Some believe business cards don’t carry the weight they use to in the business world. With the invent of online business cards and social media, people have started to put more weight into their online identities. The truth is business cards can still be powerful networking tools if used properly. The problem is a lot of people simply collect business cards during networking events and then forget about them. They wind up in the bottom of their desk drawer collecting dust.
Every entrepreneur should have an system for organizing business cards they receive. If not, you could be losing clients and money.
Tip 1: Take notes
I’ve always been a big note taker, so what I like to do is jot down simple notes about the person on the back of each card I receive. Some things you may want to note are the name of the event where you met them, their area of expertise, if you think they could be a potential client, what they look like, any special contacts they have, etc. When you come across the card at a later date, you can flip it over and take a look at the notes you wrote and you’re instantly reminded of when you received the card and the person you received it from.
If you use a contact management program to keep track of your contacts and clients, you would simply transfer your notes to the system after the networking event.
Tip 2: Make contact sooner rather than later
Just as you send a follow-up message after a job interview, it’s good practice to do the same thing after a networking event. When I say “follow-up”, I don’t mean anything fancy or formal; it could be something as simple as a quick email to say “Jill, it was great to meet you last night. Please let me know if there’s anything I can ever do for you.” The point of this is to stand out in the contact’s mind. Later on down the road, when you call them to set up a real meeting, they’ll know who you are and may be more inclined to meet with you.
Tip 3: Put them in their place
A lot of my clients tell me that their business card filing system consists of their desk drawer at home and a rubber band. Most people don’t take the time to set up a real filing system for their business cards. It may have something to do with the size of the card. The fact is, those business cards you collect are just as important as any other business documents. One of those cards could be your next big client.
Your filing system should be simple but practical. File the cards according to networking event, services, or how you plan to follow-up later.
Tip 4: Purge when necessary
I recently found a business card I collected 8 years ago during a networking event. There were notes on the back of the card but I had no memory of ever meeting or talking to this person. Why was I still holding on to that business card? After I read the notes I had written on the back, I was even more perplexed and wondered why I had even bothered to accept their card. I suspect it was out of “professional courtesy”. I’m sure you have a few cards in your collection that you really have no use for but you accepted anyway because you felt it might be rude not to. Those are the cards you should purge. Review your collection monthly and toss the cards you know you don’t need.
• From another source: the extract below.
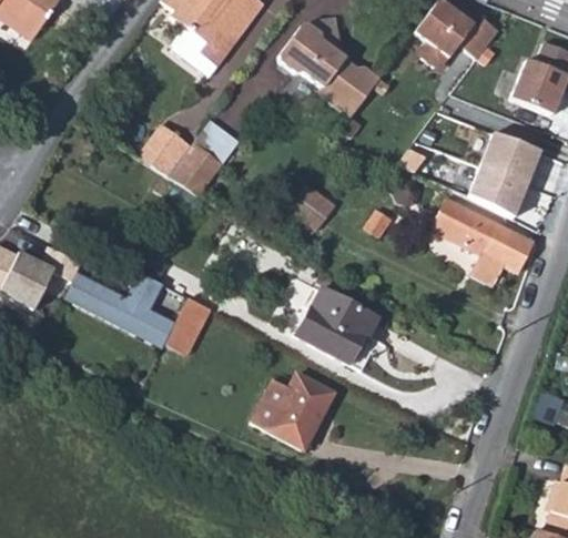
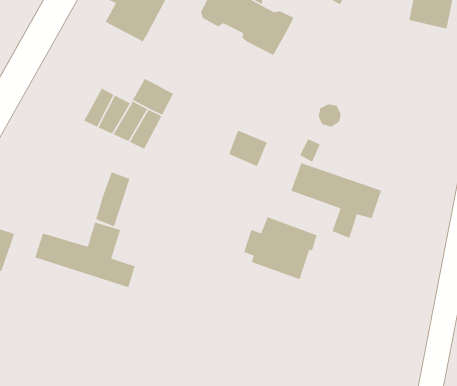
building: [474,128,542,213] -> none
building: [430,199,531,291] -> [290,162,382,239]
building: [160,295,205,357] -> [95,171,130,228]
building: [252,373,333,449] -> none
Tip 5: Keep your card updated
I recently enhanced my business card to include a QR (Quick Response) code. QR codes are two dimensional bar codes that are easily scanned using any modern day smart phone (iPhone or Android). The QR code is linked to a 40 second introduction video that I created for potential clients. When the recipient scans the QR code on my business card (or any other marketing material I add it to), they are instantly taken to YouTube right on their phone to view my video. The QR code can be linked to a website, a SMS message, an image or even an electronic version of your business card (they scan the code and your contact information is automatically downloaded and added to their phone address book).
Following these 5 tips could help you meet more quality clients and partners.